A chemodynamic nanoenzyme with highly efficient Fenton reaction for cancer therapy.

Chemodynamic therapy (CDT) is a rising technology for cancer therapy by converting intracellular hydrogen peroxide (H2O2) into hydroxyl radical (•OH) via transition-metal-containing nanoparticles (NPs) catalysis reaction (i.e., Fenton reaction) to kill tumor cells. Highly efficient Fenton reaction and favorable delivery of the catalytic NPs "nanoenzyme" are the key for successful treatment of cancer. In this work, we developed a novel nanoenzyme MnFe2O4@GFP for in vitro and in vivo antitumor therapy. A new MnFe2O4 nanoparticle containing two transition-metal-element Fe and Mn was synthesized for elevated Fenton reaction, and further post-processed with dopamine polymerization, green fluorescent protein (GFP) adsorption and PEG coating for model-protein loading and enhanced biocompatibility.

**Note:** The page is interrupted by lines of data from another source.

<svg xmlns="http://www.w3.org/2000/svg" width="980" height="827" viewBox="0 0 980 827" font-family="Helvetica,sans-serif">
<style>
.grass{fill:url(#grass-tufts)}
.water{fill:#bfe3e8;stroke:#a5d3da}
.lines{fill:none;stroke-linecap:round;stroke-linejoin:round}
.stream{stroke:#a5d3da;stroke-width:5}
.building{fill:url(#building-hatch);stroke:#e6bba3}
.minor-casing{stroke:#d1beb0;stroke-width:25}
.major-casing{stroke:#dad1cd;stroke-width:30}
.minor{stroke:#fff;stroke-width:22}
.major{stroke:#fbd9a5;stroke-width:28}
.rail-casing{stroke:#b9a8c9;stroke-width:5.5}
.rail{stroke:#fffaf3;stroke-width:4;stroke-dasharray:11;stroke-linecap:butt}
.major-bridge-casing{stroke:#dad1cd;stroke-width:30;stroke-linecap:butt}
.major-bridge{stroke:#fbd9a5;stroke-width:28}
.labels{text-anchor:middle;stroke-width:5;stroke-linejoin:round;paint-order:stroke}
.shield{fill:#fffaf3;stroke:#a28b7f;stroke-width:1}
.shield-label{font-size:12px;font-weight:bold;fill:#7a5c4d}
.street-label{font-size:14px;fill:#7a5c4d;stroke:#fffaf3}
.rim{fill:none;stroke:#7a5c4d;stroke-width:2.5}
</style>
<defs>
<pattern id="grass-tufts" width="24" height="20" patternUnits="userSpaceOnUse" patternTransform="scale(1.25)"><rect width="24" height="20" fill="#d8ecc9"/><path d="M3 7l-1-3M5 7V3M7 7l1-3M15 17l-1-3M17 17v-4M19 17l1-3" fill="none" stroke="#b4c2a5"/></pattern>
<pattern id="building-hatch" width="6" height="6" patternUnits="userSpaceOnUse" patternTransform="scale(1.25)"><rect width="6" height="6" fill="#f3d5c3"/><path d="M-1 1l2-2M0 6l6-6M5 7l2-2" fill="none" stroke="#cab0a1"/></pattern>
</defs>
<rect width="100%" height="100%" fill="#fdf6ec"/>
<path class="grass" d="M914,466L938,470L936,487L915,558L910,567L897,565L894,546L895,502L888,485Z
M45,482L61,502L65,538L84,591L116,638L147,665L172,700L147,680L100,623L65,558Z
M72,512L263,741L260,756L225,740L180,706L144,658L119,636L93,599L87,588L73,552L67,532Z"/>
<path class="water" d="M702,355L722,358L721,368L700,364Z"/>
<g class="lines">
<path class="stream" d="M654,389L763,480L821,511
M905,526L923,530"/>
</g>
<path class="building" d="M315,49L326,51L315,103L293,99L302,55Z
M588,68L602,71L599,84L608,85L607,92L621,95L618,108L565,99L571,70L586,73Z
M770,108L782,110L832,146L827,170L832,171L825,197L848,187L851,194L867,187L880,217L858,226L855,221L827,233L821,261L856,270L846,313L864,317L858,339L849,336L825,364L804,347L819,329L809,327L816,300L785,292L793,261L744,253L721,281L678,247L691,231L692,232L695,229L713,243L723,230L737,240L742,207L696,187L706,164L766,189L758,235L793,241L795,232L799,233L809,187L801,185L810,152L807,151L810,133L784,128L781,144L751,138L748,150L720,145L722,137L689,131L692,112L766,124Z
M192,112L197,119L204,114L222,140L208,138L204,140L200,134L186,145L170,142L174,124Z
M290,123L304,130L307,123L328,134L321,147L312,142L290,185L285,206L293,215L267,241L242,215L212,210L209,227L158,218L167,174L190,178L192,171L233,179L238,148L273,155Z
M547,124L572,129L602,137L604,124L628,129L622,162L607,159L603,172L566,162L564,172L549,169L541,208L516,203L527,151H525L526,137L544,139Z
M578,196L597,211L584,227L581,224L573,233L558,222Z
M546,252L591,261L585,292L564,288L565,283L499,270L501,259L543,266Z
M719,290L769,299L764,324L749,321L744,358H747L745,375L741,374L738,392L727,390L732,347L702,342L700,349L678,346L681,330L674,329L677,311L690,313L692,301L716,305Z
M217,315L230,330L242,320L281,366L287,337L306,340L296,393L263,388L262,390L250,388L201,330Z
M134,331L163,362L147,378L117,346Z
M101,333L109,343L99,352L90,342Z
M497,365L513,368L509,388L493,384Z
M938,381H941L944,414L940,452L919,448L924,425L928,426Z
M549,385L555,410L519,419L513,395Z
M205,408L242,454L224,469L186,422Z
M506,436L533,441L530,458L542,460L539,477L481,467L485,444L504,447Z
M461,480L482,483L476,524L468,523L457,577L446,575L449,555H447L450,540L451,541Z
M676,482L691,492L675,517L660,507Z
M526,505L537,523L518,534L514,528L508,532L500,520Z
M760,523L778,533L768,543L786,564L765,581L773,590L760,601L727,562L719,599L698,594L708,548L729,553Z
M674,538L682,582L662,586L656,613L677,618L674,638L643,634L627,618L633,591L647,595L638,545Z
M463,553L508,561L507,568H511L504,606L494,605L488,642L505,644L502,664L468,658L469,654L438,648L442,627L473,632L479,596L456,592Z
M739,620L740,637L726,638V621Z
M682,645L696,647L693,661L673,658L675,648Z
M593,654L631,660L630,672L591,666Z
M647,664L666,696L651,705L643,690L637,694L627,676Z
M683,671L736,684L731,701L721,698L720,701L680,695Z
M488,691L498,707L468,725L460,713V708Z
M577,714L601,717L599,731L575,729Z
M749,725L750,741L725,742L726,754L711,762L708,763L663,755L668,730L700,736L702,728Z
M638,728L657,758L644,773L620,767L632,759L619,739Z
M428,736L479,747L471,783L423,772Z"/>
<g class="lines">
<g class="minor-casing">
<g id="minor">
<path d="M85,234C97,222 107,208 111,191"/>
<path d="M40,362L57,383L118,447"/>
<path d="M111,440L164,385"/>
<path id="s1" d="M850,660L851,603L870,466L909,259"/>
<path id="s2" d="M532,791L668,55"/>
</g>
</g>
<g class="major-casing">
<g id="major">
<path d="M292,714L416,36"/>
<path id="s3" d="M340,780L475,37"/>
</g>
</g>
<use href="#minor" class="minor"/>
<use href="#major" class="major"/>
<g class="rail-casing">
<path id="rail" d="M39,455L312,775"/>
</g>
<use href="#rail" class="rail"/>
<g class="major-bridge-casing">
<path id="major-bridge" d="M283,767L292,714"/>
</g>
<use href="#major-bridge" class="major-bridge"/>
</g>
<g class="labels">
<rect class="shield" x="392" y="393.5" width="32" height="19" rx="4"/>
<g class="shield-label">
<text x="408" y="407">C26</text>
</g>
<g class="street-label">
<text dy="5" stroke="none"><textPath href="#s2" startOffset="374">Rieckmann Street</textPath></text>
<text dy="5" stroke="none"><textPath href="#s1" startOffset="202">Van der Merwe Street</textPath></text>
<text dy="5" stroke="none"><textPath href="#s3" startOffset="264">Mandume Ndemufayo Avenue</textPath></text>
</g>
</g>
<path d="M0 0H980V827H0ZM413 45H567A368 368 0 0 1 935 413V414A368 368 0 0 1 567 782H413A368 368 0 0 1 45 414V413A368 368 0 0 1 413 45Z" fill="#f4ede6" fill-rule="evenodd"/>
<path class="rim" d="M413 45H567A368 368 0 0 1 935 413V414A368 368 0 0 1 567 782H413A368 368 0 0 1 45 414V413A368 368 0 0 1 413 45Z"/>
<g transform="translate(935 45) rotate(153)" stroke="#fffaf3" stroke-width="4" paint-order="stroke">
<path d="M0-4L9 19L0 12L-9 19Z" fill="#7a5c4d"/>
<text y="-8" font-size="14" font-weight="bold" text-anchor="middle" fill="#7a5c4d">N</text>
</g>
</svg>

The over-expressed H2O2 and glutathione (GSH) in tumor tissue provided a feasible microenvironment for in situ generation of toxic free radicals. Fe3+ and GSH triggered a redox reaction to produce Fe2+, which in turn catalyzed H2O2 into •OH, while the antioxidant GSH was consumed. By introducing another catalyzer Mn2+, the catalytic efficiency of the nanoenzyme were greatly improved. Consequently, the nanoenzyme showed efficient tumor cell killing ability and good inhibiton effect of C6 xenografted glioma in mice. Moreover, the loaded GFP not only acted as a model of protein cargo but also played as a fluorescent indicator of the nanodrug, showing greating potential for future antitumor therapy of the nanosystem.